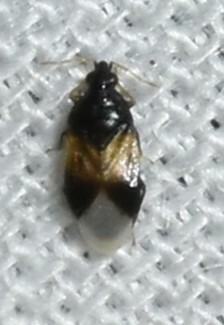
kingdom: Animalia
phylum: Arthropoda
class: Insecta
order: Hemiptera
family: Anthocoridae
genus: Orius
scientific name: Orius insidiosus
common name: Insidious flower bug
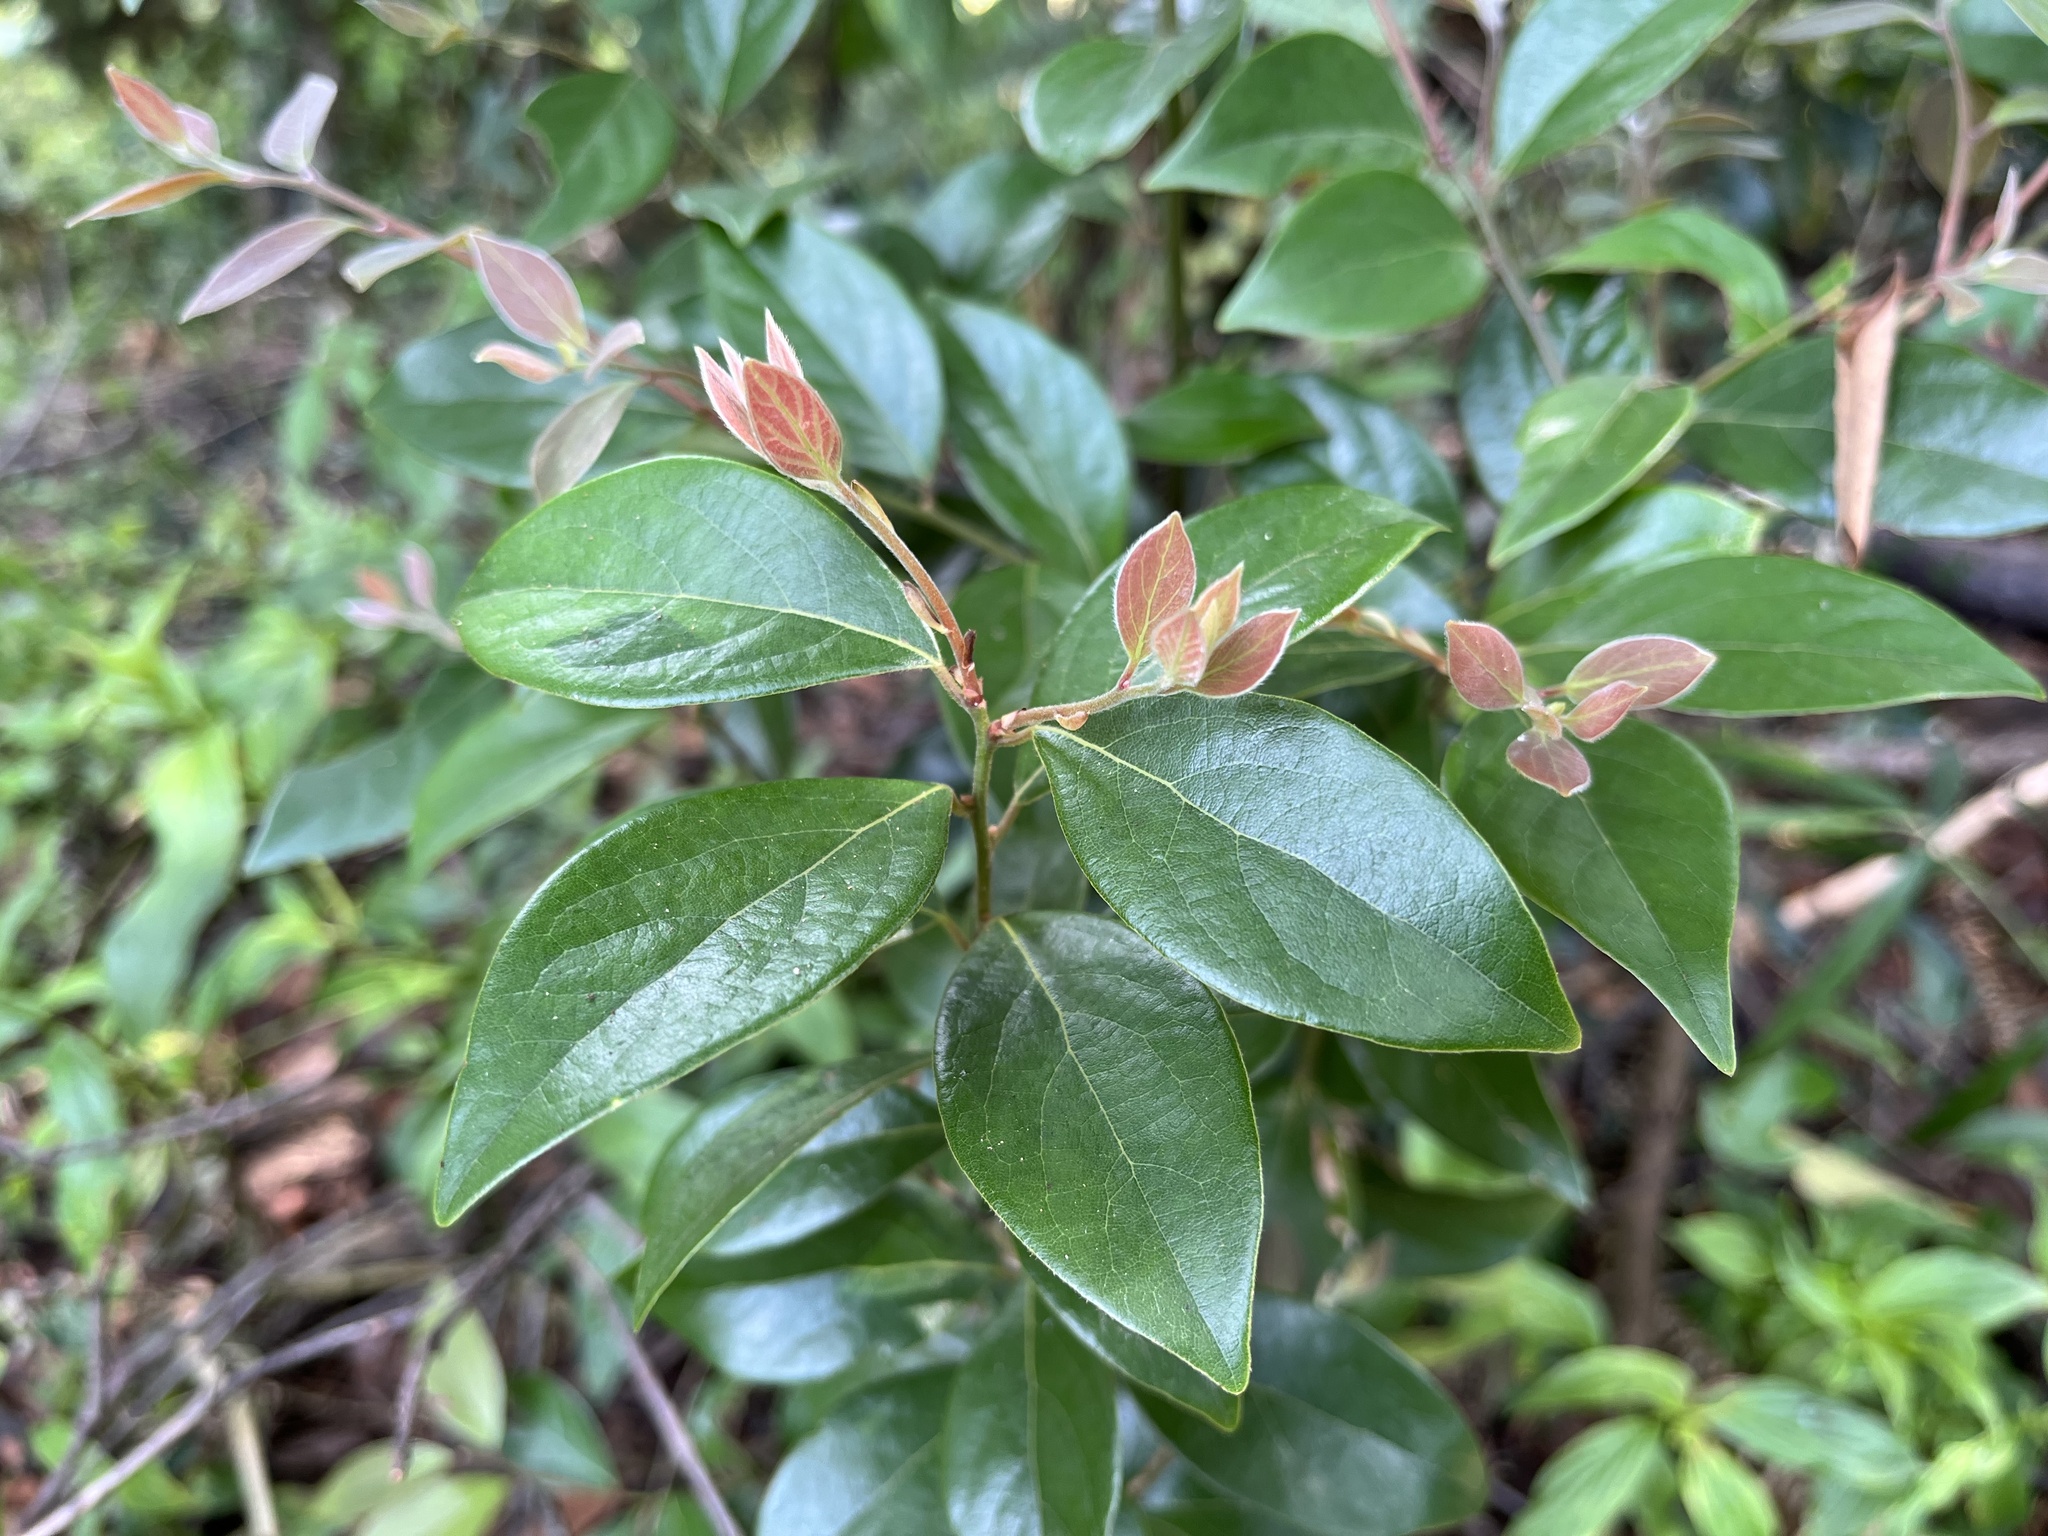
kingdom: Plantae
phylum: Tracheophyta
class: Magnoliopsida
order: Laurales
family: Lauraceae
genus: Lindera
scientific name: Lindera communis
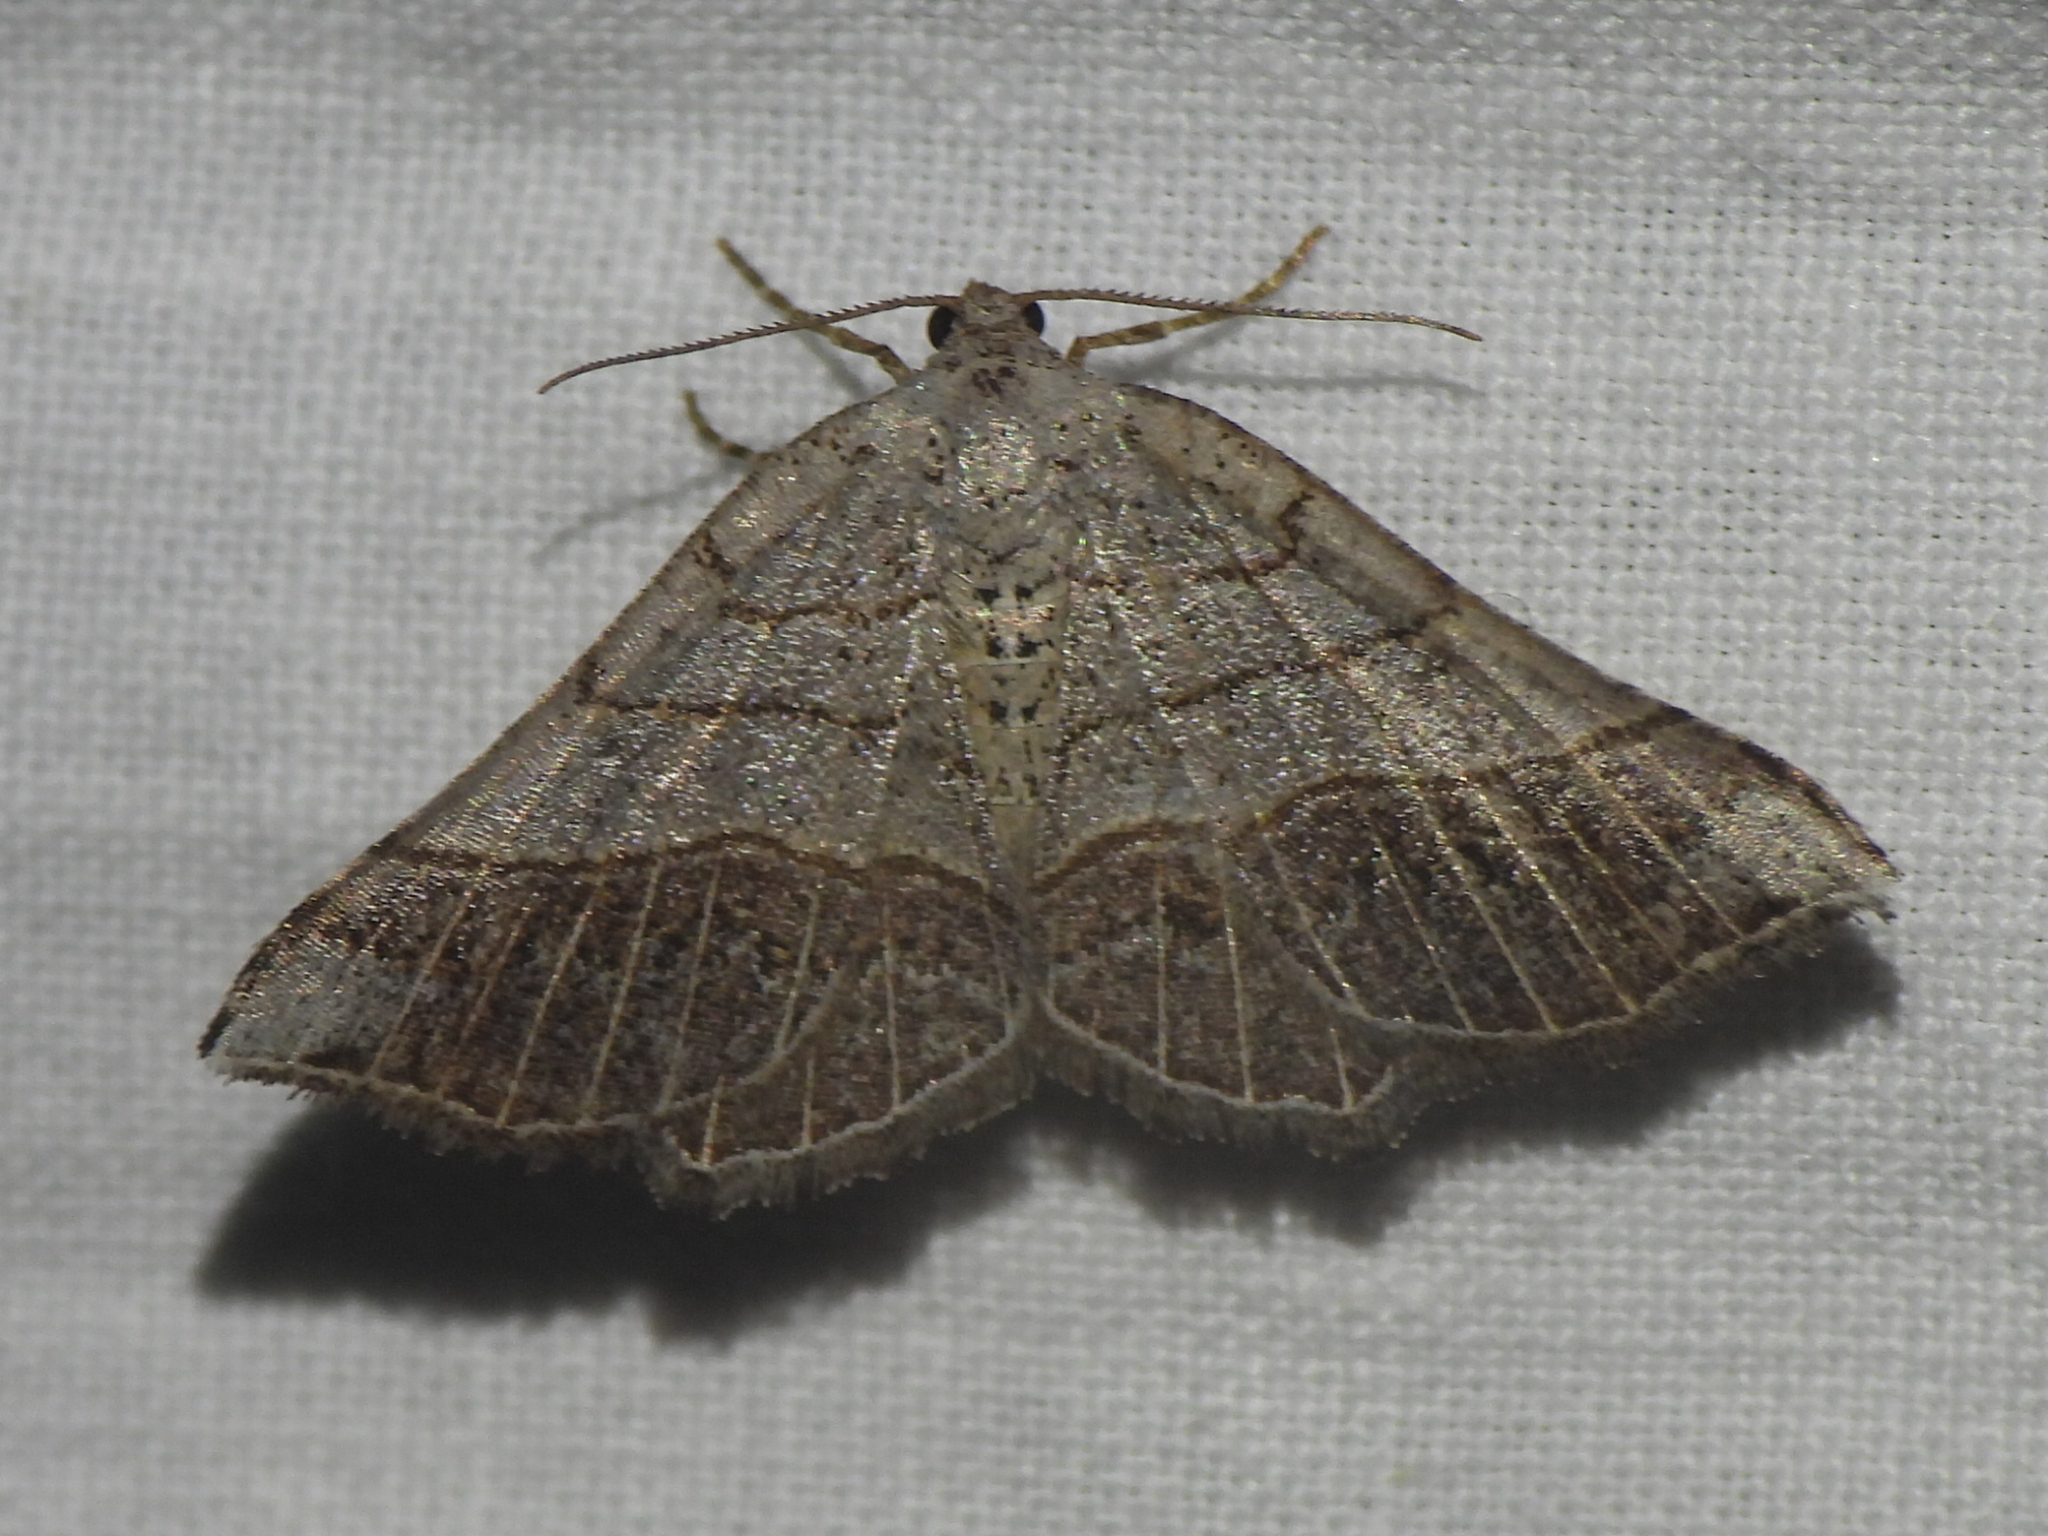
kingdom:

#### WHAT YOU ARE ASKED TO DO
Write out the material from the line with "class: Magnoliopsida" through the end of the material, including both of those lines, and leave the pictures out.

#### TASK RESPONSE
class: Magnoliopsida
order: Laurales
family: Lauraceae
genus: Lindera
scientific name: Lindera communis
kingdom:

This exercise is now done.